## Assigned task
The exact lines of the listing, from its first through the line that contains "Erwin Zainuddin berharap", are to make up the answer, and pictures are to be left out.
── Given information ──
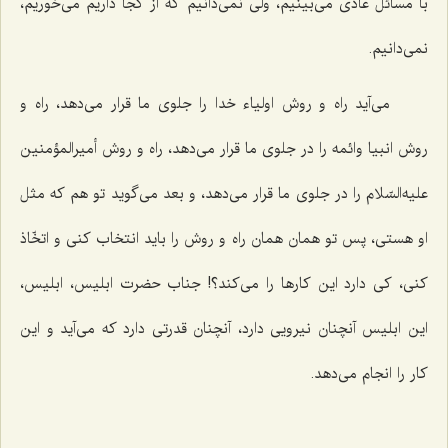
با مسائل عادی می‌بینیم، ولی نمی‌دانیم که از کجا داریم می‌خوریم،
نمی‌دانیم.
می‌آید راه و روش اولیاء خدا را جلوی ما قرار می‌دهد، راه و
روش انبیا وائمه را در جلوی ما قرار می‌دهد، راه و روش أمیرالمؤمنین
علیه‌السّلام را در جلوی ما قرار می‌دهد، و بعد می‌گوید تو هم که مثل
او هستی، پس تو همان همان راه و روش را باید انتخاب کنی و اتخّاذ
کنی، کی دارد این کارها را می‌کند؟! جناب حضرت ابلیس، ابلیس،
این ابلیس آنچنان نیرویی دارد، آنچنان قدرتی دارد که می‌آید و این
کار را انجام می‌دهد.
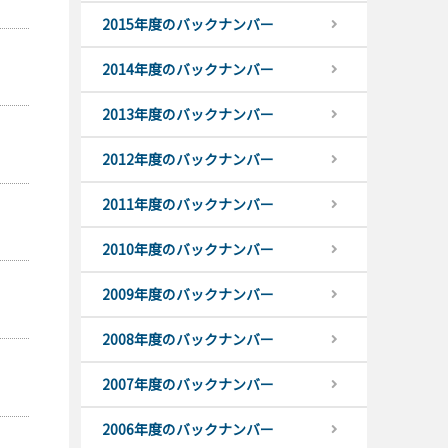
2015年度のバックナンバー
2014年度のバックナンバー
2013年度のバックナンバー
2012年度のバックナンバー
2011年度のバックナンバー
2010年度のバックナンバー
2009年度のバックナンバー
2008年度のバックナンバー
2007年度のバックナンバー
2006年度のバックナンバー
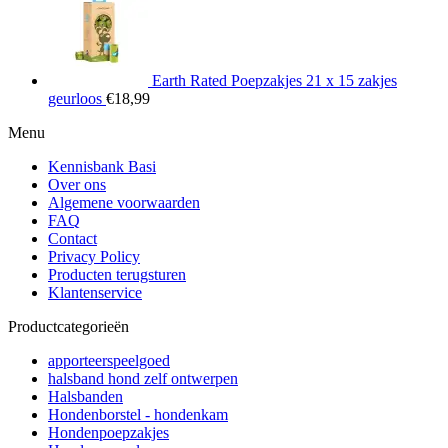
Earth Rated Poepzakjes 21 x 15 zakjes
geurloos
€
18,99
Menu
Kennisbank Basi
Over ons
Algemene voorwaarden
FAQ
Contact
Privacy Policy
Producten terugsturen
Klantenservice
Productcategorieën
apporteerspeelgoed
halsband hond zelf ontwerpen
Halsbanden
Hondenborstel - hondenkam
Hondenpoepzakjes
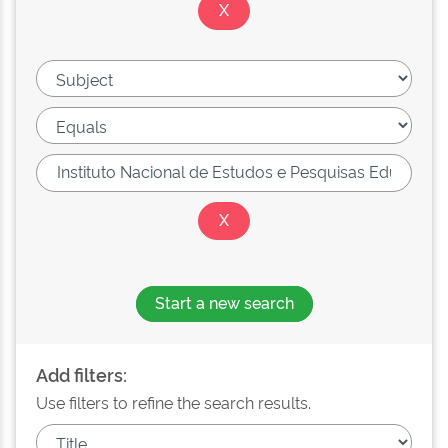
Start a new search
Add filters:
Use filters to refine the search results.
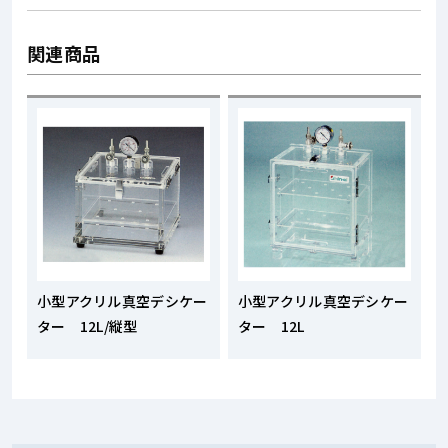
関連商品
小型アクリル真空デシケー
小型アクリル真空デシケー
ター 12L/縦型
ター 12L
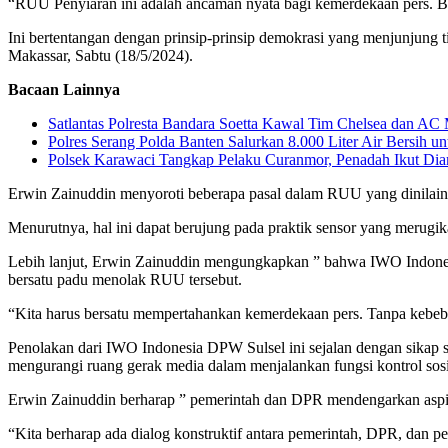
“RUU Penyiaran ini adalah ancaman nyata bagi kemerdekaan pers. Ba
Ini bertentangan dengan prinsip-prinsip demokrasi yang menjunjung ti
Makassar, Sabtu (18/5/2024).
Bacaan Lainnya
Satlantas Polresta Bandara Soetta Kawal Tim Chelsea dan AC 
Polres Serang Polda Banten Salurkan 8.000 Liter Air Bersih 
Polsek Karawaci Tangkap Pelaku Curanmor, Penadah Ikut Di
Erwin Zainuddin menyoroti beberapa pasal dalam RUU yang dinilain
Menurutnya, hal ini dapat berujung pada praktik sensor yang merug
Lebih lanjut, Erwin Zainuddin mengungkapkan ” bahwa IWO Indonesia
bersatu padu menolak RUU tersebut.
“Kita harus bersatu mempertahankan kemerdekaan pers. Tanpa kebeba
Penolakan dari IWO Indonesia DPW Sulsel ini sejalan dengan sikap s
mengurangi ruang gerak media dalam menjalankan fungsi kontrol sosi
Erwin Zainuddin berharap ” pemerintah dan DPR mendengarkan aspir
“Kita berharap ada dialog konstruktif antara pemerintah, DPR, dan p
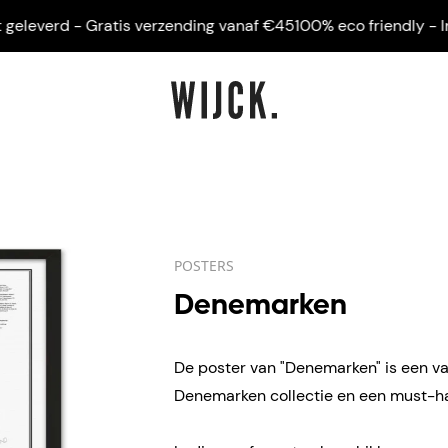
everd - Gratis verzending vanaf €45
100% eco friendly - Ingeli
POSTERS
Denemarken
De poster van "Denemarken" is een va
Denemarken collectie en een must-hav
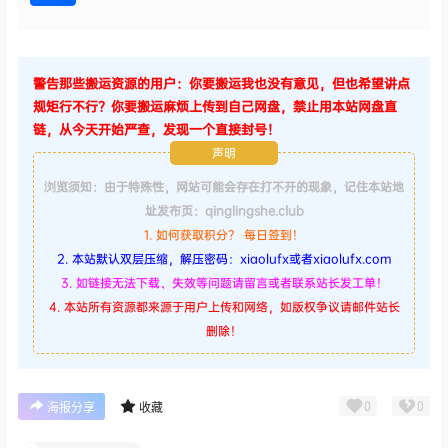
警告那些搬运资源的用户：你要搬运我也没有意见，但也希望讲点
规矩行不行？你要搬运麻烦上传到自己网盘，禁止用本站网盘直
链，从今天开始严查，发现一个直接封号！
声明
浏览须知：由于特殊性，网站可能会存在打不开的现象，记住本站地
址发布页：qinglingshe.club
1. 如何获取积分？ 每日签到！
2. 本站默认双层压缩，解压密码：xiaolufx或者xiaolufx.com
3. 如链接无法下载、失效等问题请留言或者联系站长发工单！
4. 本站所有资源都来源于用户上传和网络，如版权争议请邮件站长
删除！
0
0
海报分享
收藏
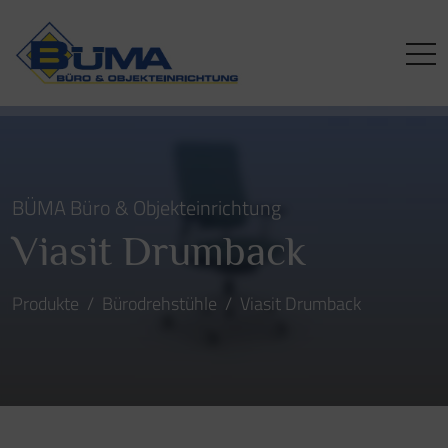
BÜMA Büro & Objekteinrichtung
Viasit Drumback
Produkte
Bürodrehstühle
Viasit Drumback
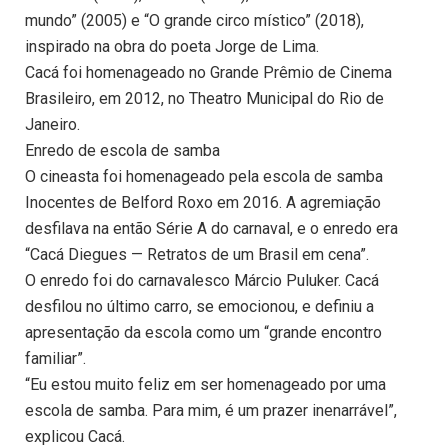
mundo” (2005) e “O grande circo místico” (2018),
inspirado na obra do poeta Jorge de Lima.
Cacá foi homenageado no Grande Prêmio de Cinema
Brasileiro, em 2012, no Theatro Municipal do Rio de
Janeiro.
Enredo de escola de samba
O cineasta foi homenageado pela escola de samba
Inocentes de Belford Roxo em 2016. A agremiação
desfilava na então Série A do carnaval, e o enredo era
“Cacá Diegues — Retratos de um Brasil em cena”.
O enredo foi do carnavalesco Márcio Puluker. Cacá
desfilou no último carro, se emocionou, e definiu a
apresentação da escola como um “grande encontro
familiar”.
“Eu estou muito feliz em ser homenageado por uma
escola de samba. Para mim, é um prazer inenarrável”,
explicou Cacá.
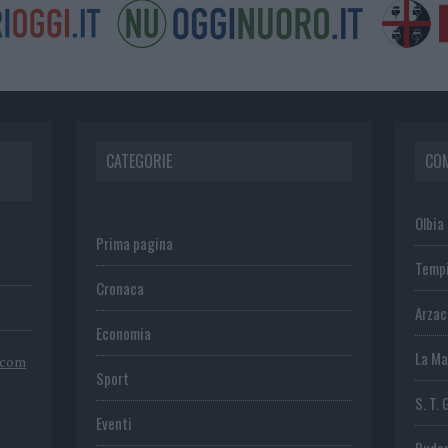
CATEGORIE
CO
Olbia
Prima pagina
Temp
Cronaca
Arza
Economia
La Ma
.com
Sport
S. T. 
Eventi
───
## Answer to the exercise
با مسائل عادی می‌بینیم، ولی نمی‌دانیم که از کجا داریم می‌خوریم،
نمی‌دانیم.
می‌آید راه و روش اولیاء خدا را جلوی ما قرار می‌دهد، راه و
روش انبیا وائمه را در جلوی ما قرار می‌دهد، راه و روش أمیرالمؤمنین
علیه‌السّلام را در جلوی ما قرار می‌دهد، و بعد می‌گوید تو هم که مثل
او هستی، پس تو همان همان راه و روش را باید انتخاب کنی و اتخّاذ
کنی، کی دارد این کارها را می‌کند؟! جناب حضرت ابلیس، ابلیس،
این ابلیس آنچنان نیرویی دارد، آنچنان قدرتی دارد که می‌آید و این
کار را انجام می‌دهد.
2015年度のバックナンバー
2014年度のバックナンバー
2013年度のバックナンバー
2012年度のバックナンバー
2011年度のバックナンバー
2010年度のバックナンバー
2009年度のバックナンバー
2008年度のバックナンバー
2007年度のバックナンバー
2006年度のバックナンバー
Earth Rated Poepzakjes 21 x 15 zakjes
geurloos
€
18,99
Menu
Kennisbank Basi
Over ons
Algemene voorwaarden
FAQ
Contact
Privacy Policy
Producten terugsturen
Klantenservice
Productcategorieën
apporteerspeelgoed
halsband hond zelf ontwerpen
Halsbanden
Hondenborstel - hondenkam
Hondenpoepzakjes
Start a new search
Add filters:
Use filters to refine the search results.
関連商品
小型アクリル真空デシケー
小型アクリル真空デシケー
ター 12L/縦型
ター 12L
“RUU Penyiaran ini adalah ancaman nyata bagi kemerdekaan pers. Ba
Ini bertentangan dengan prinsip-prinsip demokrasi yang menjunjung ti
Makassar, Sabtu (18/5/2024).
Bacaan Lainnya
Satlantas Polresta Bandara Soetta Kawal Tim Chelsea dan AC 
Polres Serang Polda Banten Salurkan 8.000 Liter Air Bersih 
Polsek Karawaci Tangkap Pelaku Curanmor, Penadah Ikut Di
Erwin Zainuddin menyoroti beberapa pasal dalam RUU yang dinilain
Menurutnya, hal ini dapat berujung pada praktik sensor yang merug
Lebih lanjut, Erwin Zainuddin mengungkapkan ” bahwa IWO Indonesia
bersatu padu menolak RUU tersebut.
“Kita harus bersatu mempertahankan kemerdekaan pers. Tanpa kebeba
Penolakan dari IWO Indonesia DPW Sulsel ini sejalan dengan sikap s
mengurangi ruang gerak media dalam menjalankan fungsi kontrol sosi
Erwin Zainuddin berharap ” pemerintah dan DPR mendengarkan aspir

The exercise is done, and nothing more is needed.